Brunetti, halfway through his story, realized how weak it all sounded, at least as a reason to ask Vianello to come out to Burano with him. So he confessed: ‘He spent much of his life on boats. It’s hard for me to think he’d be so careless, but I want to exclude the possibility that he … that he chose to go and join his wife.’

‘And if you find he had a … woman,’ Vianello asked, ‘would that be enough?’

‘Yes, and for his daughter, too. I hope,’ Brunetti said.

When Vianello made no response to that, Brunetti added, ‘Maybe I just want to learn more about him.’ As he said that, Brunetti realized that Casati had been the only man with whom his father had never quarrelled, the man his father had always considered his only friend. But he couldn’t say this, even to Vianello.

‘Let’s do it, then. Besides, I’ve always liked Burano,’ the Inspector said.

Brunetti nodded to acknowledge the remark and then asked, unable not to, ‘What’s happening with Ruggieri?’

‘He says now that he remembers giving the girl two aspirin. She told him she had a headache, and he said he always takes them to parties in case he needs them.’ Vianello’s voice could not have been more dispassionate.

‘How convenient that he remembered,’ Brunetti observed.

‘The people who saw him give something to the girl now say they might well have been aspirin. They’re not sure any longer.’

‘And so?’

‘And so that’s probably going to be the end of it,’ was all Vianello said.

Brunetti looked out the window of the vaporetto and saw they were passing Mazzorbo. Many things passed.
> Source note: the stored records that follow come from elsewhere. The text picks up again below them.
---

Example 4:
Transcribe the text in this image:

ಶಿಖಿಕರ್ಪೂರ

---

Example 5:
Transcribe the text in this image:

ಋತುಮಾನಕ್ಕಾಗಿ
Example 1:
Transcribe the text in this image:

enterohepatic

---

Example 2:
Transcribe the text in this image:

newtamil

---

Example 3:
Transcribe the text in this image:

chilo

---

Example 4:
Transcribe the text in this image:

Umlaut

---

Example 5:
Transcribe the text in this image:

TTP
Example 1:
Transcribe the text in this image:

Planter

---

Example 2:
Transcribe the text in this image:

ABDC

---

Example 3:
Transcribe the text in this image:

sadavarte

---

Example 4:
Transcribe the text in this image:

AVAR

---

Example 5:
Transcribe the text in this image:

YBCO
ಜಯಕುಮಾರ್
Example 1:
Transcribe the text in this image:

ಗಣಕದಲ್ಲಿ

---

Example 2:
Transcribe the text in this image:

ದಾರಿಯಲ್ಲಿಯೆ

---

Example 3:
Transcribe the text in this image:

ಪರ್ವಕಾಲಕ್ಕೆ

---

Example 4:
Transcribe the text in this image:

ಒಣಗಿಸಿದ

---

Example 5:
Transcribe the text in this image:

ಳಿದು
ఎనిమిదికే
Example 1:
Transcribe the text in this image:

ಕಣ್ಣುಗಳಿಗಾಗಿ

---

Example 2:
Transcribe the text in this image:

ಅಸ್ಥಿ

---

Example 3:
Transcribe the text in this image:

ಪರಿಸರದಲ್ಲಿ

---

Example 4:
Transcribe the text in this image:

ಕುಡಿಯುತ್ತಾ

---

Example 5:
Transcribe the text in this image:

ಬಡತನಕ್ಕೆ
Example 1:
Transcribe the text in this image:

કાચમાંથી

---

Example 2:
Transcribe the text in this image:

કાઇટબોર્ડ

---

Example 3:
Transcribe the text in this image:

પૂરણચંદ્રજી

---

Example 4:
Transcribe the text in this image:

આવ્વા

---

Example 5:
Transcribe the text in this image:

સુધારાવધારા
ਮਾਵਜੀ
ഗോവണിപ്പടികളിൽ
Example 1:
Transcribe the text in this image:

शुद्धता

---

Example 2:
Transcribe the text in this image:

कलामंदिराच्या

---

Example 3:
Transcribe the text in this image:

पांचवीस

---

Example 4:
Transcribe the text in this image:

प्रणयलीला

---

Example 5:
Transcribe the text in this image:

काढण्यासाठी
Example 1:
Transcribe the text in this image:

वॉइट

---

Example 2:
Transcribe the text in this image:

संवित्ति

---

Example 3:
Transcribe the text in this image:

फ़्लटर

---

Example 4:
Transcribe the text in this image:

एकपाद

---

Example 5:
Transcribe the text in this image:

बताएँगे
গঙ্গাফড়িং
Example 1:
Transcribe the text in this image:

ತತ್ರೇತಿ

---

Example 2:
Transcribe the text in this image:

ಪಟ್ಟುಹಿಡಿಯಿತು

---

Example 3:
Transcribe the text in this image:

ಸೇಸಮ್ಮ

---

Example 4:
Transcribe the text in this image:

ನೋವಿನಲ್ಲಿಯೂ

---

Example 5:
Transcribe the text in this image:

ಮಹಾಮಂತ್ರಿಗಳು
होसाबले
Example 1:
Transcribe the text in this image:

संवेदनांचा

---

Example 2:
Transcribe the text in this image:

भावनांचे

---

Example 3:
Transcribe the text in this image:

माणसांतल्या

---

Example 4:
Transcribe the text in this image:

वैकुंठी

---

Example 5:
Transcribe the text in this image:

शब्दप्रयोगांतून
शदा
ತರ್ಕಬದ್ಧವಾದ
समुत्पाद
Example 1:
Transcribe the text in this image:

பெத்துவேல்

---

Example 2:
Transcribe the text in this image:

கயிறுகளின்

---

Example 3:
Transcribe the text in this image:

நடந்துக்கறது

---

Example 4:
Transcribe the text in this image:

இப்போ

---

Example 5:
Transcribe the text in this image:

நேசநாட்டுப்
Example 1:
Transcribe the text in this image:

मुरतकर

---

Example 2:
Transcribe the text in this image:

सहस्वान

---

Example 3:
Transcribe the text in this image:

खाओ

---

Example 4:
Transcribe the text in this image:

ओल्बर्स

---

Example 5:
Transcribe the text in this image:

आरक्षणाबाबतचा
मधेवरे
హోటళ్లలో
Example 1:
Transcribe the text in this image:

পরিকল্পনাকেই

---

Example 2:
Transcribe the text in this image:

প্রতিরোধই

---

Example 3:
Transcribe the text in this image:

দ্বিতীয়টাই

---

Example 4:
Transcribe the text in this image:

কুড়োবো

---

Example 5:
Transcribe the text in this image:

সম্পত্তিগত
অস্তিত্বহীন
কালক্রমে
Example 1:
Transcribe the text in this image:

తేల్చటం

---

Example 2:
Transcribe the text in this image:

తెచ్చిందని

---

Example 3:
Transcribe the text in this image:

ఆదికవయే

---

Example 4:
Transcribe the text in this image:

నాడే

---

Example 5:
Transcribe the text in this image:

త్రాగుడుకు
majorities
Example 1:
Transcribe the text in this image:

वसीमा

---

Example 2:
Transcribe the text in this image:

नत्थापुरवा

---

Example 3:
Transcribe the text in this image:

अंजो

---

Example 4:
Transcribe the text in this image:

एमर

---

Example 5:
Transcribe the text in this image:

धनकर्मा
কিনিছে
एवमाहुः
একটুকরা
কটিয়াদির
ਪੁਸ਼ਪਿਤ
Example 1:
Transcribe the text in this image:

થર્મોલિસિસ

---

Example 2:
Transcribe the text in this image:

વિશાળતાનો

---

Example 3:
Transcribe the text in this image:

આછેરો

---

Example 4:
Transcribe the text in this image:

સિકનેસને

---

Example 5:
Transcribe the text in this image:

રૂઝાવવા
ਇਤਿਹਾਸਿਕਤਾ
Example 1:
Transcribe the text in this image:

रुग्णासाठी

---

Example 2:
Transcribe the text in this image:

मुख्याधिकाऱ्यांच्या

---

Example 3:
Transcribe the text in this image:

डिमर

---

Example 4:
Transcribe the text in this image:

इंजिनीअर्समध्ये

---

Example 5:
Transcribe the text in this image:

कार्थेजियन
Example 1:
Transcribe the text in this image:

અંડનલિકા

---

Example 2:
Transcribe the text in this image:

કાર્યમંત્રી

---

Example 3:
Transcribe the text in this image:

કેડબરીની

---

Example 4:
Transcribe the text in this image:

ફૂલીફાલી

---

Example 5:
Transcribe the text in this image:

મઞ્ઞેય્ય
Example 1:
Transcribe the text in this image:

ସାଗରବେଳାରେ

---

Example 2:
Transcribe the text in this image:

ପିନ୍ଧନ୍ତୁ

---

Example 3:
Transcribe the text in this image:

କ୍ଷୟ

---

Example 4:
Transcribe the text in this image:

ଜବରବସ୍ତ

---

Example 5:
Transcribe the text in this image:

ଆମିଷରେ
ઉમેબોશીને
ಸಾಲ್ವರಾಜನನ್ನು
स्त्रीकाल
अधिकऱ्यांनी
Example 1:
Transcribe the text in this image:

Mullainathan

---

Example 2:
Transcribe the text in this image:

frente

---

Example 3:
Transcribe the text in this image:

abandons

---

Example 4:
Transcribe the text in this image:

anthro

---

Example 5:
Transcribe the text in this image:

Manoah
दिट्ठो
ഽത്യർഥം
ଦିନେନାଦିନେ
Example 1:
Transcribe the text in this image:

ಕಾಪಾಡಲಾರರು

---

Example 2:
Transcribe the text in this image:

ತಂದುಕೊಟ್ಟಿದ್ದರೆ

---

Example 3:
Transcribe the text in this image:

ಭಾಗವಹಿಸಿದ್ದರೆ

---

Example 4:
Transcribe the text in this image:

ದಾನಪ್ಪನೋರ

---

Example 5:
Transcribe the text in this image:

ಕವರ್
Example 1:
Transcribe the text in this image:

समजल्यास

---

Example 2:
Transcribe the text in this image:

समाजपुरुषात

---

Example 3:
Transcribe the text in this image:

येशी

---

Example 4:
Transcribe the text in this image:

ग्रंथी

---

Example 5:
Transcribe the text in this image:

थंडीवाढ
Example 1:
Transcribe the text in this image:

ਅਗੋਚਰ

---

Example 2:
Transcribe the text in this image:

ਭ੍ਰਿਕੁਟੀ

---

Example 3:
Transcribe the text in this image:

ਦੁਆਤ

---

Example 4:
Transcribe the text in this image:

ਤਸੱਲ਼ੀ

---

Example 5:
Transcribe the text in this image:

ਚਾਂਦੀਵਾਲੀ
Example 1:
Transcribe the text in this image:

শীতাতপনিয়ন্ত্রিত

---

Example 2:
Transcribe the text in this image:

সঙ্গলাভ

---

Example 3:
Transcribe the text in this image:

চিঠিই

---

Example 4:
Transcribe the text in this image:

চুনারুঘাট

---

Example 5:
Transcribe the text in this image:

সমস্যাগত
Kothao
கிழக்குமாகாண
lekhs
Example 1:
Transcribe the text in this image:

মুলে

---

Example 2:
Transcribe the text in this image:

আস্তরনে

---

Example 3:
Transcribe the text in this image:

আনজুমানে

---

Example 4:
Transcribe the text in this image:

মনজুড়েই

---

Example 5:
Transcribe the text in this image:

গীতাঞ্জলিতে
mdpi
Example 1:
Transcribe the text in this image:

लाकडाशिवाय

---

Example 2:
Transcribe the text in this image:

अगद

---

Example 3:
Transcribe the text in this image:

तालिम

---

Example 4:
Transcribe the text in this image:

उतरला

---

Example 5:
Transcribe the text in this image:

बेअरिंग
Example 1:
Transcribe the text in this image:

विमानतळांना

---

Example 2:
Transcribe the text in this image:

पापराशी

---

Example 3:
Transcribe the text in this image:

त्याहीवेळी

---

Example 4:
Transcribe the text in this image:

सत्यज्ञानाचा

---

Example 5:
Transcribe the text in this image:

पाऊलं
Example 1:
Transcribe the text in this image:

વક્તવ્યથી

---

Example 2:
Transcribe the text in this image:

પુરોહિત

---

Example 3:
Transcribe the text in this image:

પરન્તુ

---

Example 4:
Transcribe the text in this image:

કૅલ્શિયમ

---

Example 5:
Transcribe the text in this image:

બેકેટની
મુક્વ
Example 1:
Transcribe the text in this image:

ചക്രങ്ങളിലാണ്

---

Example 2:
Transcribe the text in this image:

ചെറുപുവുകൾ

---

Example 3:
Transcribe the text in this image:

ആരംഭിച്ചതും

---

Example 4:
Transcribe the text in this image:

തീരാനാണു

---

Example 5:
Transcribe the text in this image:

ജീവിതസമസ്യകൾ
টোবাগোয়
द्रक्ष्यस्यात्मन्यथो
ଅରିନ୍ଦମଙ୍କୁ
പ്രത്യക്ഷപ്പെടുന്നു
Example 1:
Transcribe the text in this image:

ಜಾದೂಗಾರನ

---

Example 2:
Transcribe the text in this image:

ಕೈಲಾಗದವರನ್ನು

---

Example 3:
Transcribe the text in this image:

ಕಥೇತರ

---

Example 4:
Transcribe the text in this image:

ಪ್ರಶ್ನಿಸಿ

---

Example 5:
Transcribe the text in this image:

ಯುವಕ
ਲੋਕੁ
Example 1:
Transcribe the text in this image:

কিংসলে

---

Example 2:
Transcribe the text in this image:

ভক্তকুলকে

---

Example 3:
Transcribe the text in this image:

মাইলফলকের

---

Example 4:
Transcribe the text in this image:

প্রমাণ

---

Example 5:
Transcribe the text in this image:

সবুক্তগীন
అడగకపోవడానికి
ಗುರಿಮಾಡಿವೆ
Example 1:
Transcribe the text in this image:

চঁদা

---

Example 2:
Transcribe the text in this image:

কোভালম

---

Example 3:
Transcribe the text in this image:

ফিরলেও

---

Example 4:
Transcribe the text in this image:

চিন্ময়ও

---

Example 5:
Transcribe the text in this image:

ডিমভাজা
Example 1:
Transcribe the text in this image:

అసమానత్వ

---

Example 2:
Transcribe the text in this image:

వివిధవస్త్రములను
Eventually, Brunetti knew, all things do.

‘What do you want to do when we get there?’ Vianello asked at the sound of the slowing of the boat’s engine. ‘Try to find the woman?’

‘Later,’ Brunetti answered. ‘I’d like to go to the post office and see if he was sending the samples from there.’

The boat pulled in and tied up, and the early crowd of tourists disembarked, going off in search of their Indonesian-made Burano lace and Chinese-made Murano glass, certain that, out here on a genuine Venetian island, they’d be sure to get the real thing. And at a better price.

Brunetti saw a café on the left, and they went in. The woman behind the bar smiled in welcome and asked what they’d like. Both of them had coffee and home-made brioche, which both of them complimented. When they were finished, Vianello took a twenty-Euro bill from his wallet. As he waited for his change, he asked, ‘Signora, could you tell me where the post office is?’

‘Don’t you poor people have a post office in Castello?’ she asked, hitting Vianello’s accent right on the nose.

‘Only in Via Garibaldi, Signora, or I can go to Sant’Elena if I want,’ Vianello answered straight-faced, exaggerating his Castello accent to tell her he understood the joke in her question.

‘It’s easy to find,’ she said. ‘You know where Da Romano is?’

‘Yes.’ Vianello had eaten there many times, and always well.

‘Turn into the calle just before it, and cross the bridge. That will take you right to it. It’s open until two.’ She gave Vianello his change with a smile, and the two men left the bar.

The post office stood on Rio Terranova, stuck between a tabaccheria and a shop selling masks and other souvenirs. They entered and found a broad wooden counter behind which sat two women. There were two old men standing in front of the first, two old women in front of the other. Brunetti glanced around for some sign of an office and saw an open door just opposite the entrance.